#### [SUPPLIED ENTRIES]
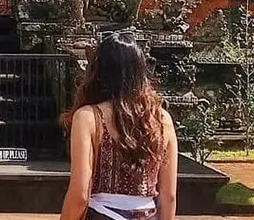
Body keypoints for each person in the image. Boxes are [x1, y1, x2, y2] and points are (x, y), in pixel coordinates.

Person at [60, 32, 178, 220]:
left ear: (97, 71)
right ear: (141, 71)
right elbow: (169, 196)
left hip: (102, 213)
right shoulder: (162, 119)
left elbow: (81, 194)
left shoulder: (89, 117)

#### [AIM OF THE TASK]
Could you print all of the entries above exactly as written, minus the pictures?

#### [WRITTEN SOLUTION]
Body keypoints for each person in the image. Boxes are [x1, y1, x2, y2] and points are (x, y), in pixel coordinates.

Person at [60, 32, 178, 220]:
left ear: (97, 71)
right ear: (141, 71)
right elbow: (169, 196)
left hip: (102, 213)
right shoulder: (162, 119)
left elbow: (81, 194)
left shoulder: (89, 117)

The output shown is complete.